Researcher Christian Lambright gives the following details about an incident involving an extended meeting between Bennewitz and Lear, which apparently went south for reasons that remain unknown:
“Sometime in 1987, or possibly 1988, John Lear went to meet Paul [Bennewitz] at Paul’s home. I found out later that John spent several days there, though to the best of my knowledge it was the first time they had met in person. A few days after John’s departure, I got a call from Paul. He was extremely angry about something involving John and, from the strong words he used, it was very clear that he did not care to see John again.”
“Following his interactions with Lear, Bennewitz changed his phone number and withdrew from the front lines of ufology,” Adam Gorightly said of the incident in his excellent book, Saucers, Spooks and Kooks: UFO Disinformation in the Age of Aquarius, reiterating Lambright’s suspicion that “the cause behind Bennewitz’s self-imposed ufological exile had something to do with his meeting with Lear,” with Gorightly adding that “by this time Bennewitz was teetering on the edge of a psychological meltdown.”
Whatever happened between Lear and Bennewitz still remains unclear. However, the ultimate takeaway from the entire affair is that most of Lear’s views on the UFO subject had been borrowed from Bennewitz, whose own conspiratorial offerings were significantly influenced by disinformation efforts that were later revealed to have been targeting him at the time (see Greg Bishop’s Project Beta for the most authoritative account of the Bennewitz story, as well as Mark Pilkington’s Mirage Men, which also looks at UFO disinformation and the Bennewitz case). In light of such revelations, Lear’s “Dark Side” claims regarding cooperation between the U.S. government and hostile EBEs are well deserving of the skepticism they have received.
While Lear’s views remained controversial—and questionable—throughout his life, few can argue that his firebrand persona didn’t drive much of the ufological dialogue during the 1980s and 1990s.

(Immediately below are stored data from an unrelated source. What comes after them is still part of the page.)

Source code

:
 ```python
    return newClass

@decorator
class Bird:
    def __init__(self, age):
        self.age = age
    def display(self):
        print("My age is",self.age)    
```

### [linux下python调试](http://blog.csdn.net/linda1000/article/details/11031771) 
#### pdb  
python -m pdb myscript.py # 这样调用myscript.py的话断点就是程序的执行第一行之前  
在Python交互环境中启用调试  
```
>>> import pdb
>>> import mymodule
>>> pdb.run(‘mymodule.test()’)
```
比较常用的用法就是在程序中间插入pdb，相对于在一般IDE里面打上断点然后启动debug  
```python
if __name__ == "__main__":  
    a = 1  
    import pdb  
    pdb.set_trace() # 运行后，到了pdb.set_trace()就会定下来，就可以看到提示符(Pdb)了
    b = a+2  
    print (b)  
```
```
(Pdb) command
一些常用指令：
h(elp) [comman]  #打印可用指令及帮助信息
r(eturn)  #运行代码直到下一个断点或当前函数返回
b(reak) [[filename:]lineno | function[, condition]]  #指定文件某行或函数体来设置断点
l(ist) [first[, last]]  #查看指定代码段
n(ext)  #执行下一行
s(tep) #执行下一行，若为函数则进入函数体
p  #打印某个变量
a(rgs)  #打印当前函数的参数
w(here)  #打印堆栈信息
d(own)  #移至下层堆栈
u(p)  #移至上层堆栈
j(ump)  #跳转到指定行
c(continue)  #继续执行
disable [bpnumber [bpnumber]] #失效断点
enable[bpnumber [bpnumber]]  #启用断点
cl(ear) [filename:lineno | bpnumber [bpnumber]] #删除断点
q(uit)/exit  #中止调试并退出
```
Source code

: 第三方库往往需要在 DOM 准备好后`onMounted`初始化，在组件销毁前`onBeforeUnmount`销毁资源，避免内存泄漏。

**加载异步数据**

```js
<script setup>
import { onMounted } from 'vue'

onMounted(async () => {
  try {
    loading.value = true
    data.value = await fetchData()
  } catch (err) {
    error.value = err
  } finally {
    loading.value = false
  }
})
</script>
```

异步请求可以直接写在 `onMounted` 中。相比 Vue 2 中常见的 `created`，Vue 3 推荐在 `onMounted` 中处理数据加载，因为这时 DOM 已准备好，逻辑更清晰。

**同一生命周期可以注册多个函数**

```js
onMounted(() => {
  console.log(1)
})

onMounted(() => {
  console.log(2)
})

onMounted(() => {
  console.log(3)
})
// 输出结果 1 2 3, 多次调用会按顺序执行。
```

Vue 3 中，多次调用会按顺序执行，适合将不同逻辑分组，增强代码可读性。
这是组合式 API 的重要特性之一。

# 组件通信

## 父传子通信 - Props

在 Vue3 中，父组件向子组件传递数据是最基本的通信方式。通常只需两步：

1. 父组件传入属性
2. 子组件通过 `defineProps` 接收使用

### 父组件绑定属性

It is a legacy that is both troubling, and fascinating in many ways, given that Lear’s views on the subject helped to steer a conspiratorial narrative about UFOs and the U.S. government’s involvement which, even after many decades, remains highly influential in some UFO circles. As problematic as that is, it is a reality that must be recognized in order to make sense of the seemingly never-ending hall of mirrors that comprises much of modern ufology.